You can opt out of array bounds checking by writing unsafe { arr.get_unchecked(idx) } . But thats incredibly rare in practice.

[1] https://cs.stanford.edu/~aozdemir/blog/unsafe-rust-syntax/

> 95% of rust is safe rust.

Based on the raw number of assorted crates, which has no bearing on kernel code. The more relevant question is, can a performant, cross-architecture, kernel ring-buffer be written in safe Rust?

Hubris, an embedded RTOS-like used in production by Oxide, has ~4% unsafe code in the kernel last I checked. There’s a ring buffer implementation that has one unsafe, for unchecked indexing: https://github.com/oxidecomputer/hubris/blob/master/lib/ring... (this of course does not mean that it is the one ring buffer to rule them all, but it’s to demonstrate that yes, it is at least possible to have one with minimum unsafe.)

It’s always a way lower number than folks assume. Even in spaces that have higher than average usage.

I doubt it, but you can probably get pretty close.

This is something a lot of people misunderstand about unsafe rust. The safe / unsafe distinction isn't at the crate level. You don't say "this entire module opts out of safety checks". Unsafe is a granular thing. The unsafe keyword doesn't turn off the borrow checker. It just lets you dereference pointers (and do a few other tricks).

Systems code written in rust often has a few unsafe functions which interact with the actual hardware. But all the high level logic - which is usually most of the code by volume - can be written using safe, higher level abstractions.

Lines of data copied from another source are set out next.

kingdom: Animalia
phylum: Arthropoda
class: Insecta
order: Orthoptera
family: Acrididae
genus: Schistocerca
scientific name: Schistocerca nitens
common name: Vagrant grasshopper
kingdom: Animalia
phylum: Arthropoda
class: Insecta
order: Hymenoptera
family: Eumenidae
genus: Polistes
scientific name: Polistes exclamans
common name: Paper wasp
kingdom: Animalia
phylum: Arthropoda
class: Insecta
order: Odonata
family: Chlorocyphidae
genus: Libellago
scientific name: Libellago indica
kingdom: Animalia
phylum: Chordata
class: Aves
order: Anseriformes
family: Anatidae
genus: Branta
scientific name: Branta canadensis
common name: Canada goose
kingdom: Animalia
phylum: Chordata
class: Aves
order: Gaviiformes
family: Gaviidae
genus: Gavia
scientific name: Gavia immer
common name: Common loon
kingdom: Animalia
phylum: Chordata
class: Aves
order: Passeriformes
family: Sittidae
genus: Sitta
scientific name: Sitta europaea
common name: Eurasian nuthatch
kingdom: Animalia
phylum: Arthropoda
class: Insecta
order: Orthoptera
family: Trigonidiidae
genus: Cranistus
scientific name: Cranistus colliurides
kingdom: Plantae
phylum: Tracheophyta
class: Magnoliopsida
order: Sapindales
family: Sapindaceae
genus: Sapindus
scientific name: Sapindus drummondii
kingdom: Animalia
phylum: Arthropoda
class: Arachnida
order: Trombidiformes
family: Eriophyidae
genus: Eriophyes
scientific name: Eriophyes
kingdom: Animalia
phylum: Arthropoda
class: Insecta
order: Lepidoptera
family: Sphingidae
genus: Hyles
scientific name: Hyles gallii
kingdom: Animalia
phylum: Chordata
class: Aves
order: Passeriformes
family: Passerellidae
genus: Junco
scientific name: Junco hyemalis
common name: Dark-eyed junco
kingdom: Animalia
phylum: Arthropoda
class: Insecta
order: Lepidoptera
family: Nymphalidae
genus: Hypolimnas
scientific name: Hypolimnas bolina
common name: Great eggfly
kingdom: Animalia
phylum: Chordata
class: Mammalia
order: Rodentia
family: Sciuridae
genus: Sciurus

"Can all of io_uring be written in safe rust?" - probably not, no. But could you write the vast majority of io_uring in safe rust? Almost certainly. This bug is a great example. In this case, the problematic function was this one:

    static void io_zcrx_return_niov_freelist(struct net_iov *niov)
    {
        struct io_zcrx_area *area = io_zcrx_iov_to_area(niov);

        spin_lock_bh(&area->freelist_lock);
        area->freelist[area->free_count++] = net_iov_idx(niov);
        spin_unlock_bh(&area->freelist_lock);
    }
At a glance, this function absolutely could have been written in safe rust. And even if it was unsafe, array lookups in rust are still bounds checked.
"unsafe Rust" is not a binary; you don't opt into it for every single line of code. Given that the entire premise behind the idea that using C instead of Rust is fine is that people should be able to pay close attention and not make mistakes like this, having the number of places you need to look be a tiny fraction of the overall code that's explicitly marked as unsafe is a massive difference from C where literally every line of the code could be hiding stuff like this.
> except nearly everyone uses unsafe rust

Really? Why? I've not used Rust outside of some fairly small efforts, but I've never found a reason to reach for unsafe. So why is "nearly everyone" else using it?

Let's say you want to call win32 (or Mac) OS functions, all of a sudden you're doing all kinds of wonky pointer stuff because that's how these operating systems have been architected. Doing unsafe stuff is pretty inevitable if you want to do anything non-hello-world-ish.
> Doing unsafe stuff is pretty inevitable if you want to do anything non-hello-world-ish.

So the vast majority of Rust projects involve writing at least one unsafe block? Is that really your claim?

Making use of win32 functions doesn't turn off bounds checking in your rust code.
A tiny fraction of programs need to use win32 or Mac OS functions beyond the standard library or other safe wrappers for said functions.
So what? Just because you used the keyword `unsafe` to call an unsafe API does not mean that you are going to use unsafe pointer access to write to a vector.
That's not prevention. That's remediation.
Surely nobody could create a better language in 50 years. Surely we can't fix these issues.